Methods: 705 women with severe d-IBS were randomized to placebo, alosetron 0.5 mg once daily, 1 mg once daily, or 1 mg twice daily for 12 wk. The primary end point was the proportion of week 12 responders (patients with moderate or substantial improvement in IBS symptoms) on the 7-point Likert Global Improvement Scale (GIS). Secondary end points were average rate of adequate relief of IBS pain and discomfort, and bowel symptom improvements.

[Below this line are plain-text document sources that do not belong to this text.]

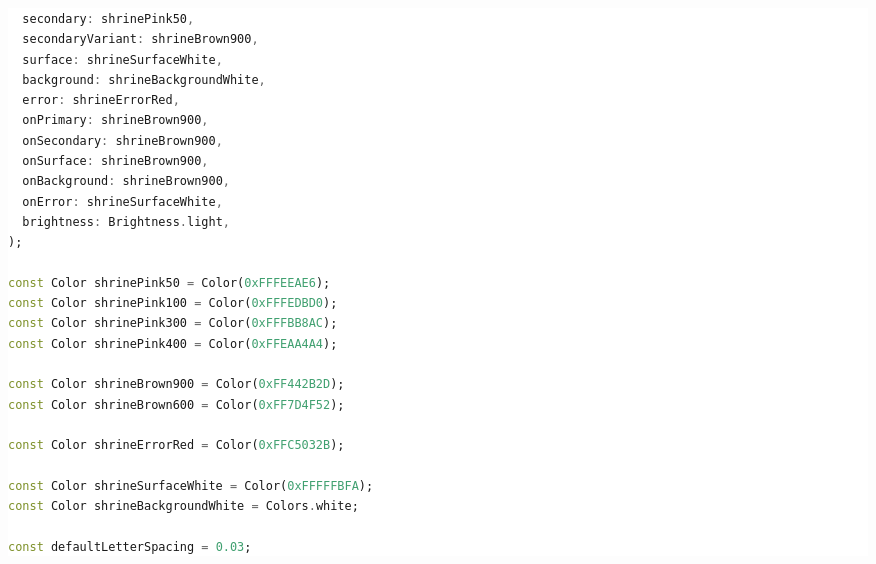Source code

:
 ```dart
  secondary: shrinePink50,
  secondaryVariant: shrineBrown900,
  surface: shrineSurfaceWhite,
  background: shrineBackgroundWhite,
  error: shrineErrorRed,
  onPrimary: shrineBrown900,
  onSecondary: shrineBrown900,
  onSurface: shrineBrown900,
  onBackground: shrineBrown900,
  onError: shrineSurfaceWhite,
  brightness: Brightness.light,
);

const Color shrinePink50 = Color(0xFFFEEAE6);
const Color shrinePink100 = Color(0xFFFEDBD0);
const Color shrinePink300 = Color(0xFFFBB8AC);
const Color shrinePink400 = Color(0xFFEAA4A4);

const Color shrineBrown900 = Color(0xFF442B2D);
const Color shrineBrown600 = Color(0xFF7D4F52);

const Color shrineErrorRed = Color(0xFFC5032B);

const Color shrineSurfaceWhite = Color(0xFFFFFBFA);
const Color shrineBackgroundWhite = Colors.white;

const defaultLetterSpacing = 0.03;
```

Results: The proportion of GIS responders at week 12 (primary time point) was significantly greater in all alosetron groups compared with placebo (54/176 [30.7%], 90/177 [50.8%], 84/175 [48%], and 76/177 [42.9%] for placebo, 0.5, 1 mg once daily, and 1 mg twice daily alosetron groups, respectively; P< or = 0.02). Results were similar for the average adequate relief rate (treatment effects > or =12%, P< or = 0.038). Bowel symptoms were improved in all alosetron groups. Constipation was the most common adverse event (9%, 16%, and 19% patients in the 0.5 mg, 1 mg once daily, and 1 mg twice daily groups, respectively). One event of intestinal obstruction and one of ischemic colitis occurred in the 0.5 mg group, and one event of fecal impaction occurred in the 1 mg twice-daily group. All were self-limited and resolved without sequelae.
Conclusion: Alosetron 0.5 mg and 1 mg once daily as well as 1 mg twice daily are effective in providing global improvement in IBS symptoms, adequate relief of IBS pain and discomfort, and improvement in bowel symptoms in women with severe d-IBS. Lower dosing regimens resulted in a decreased constipation rate.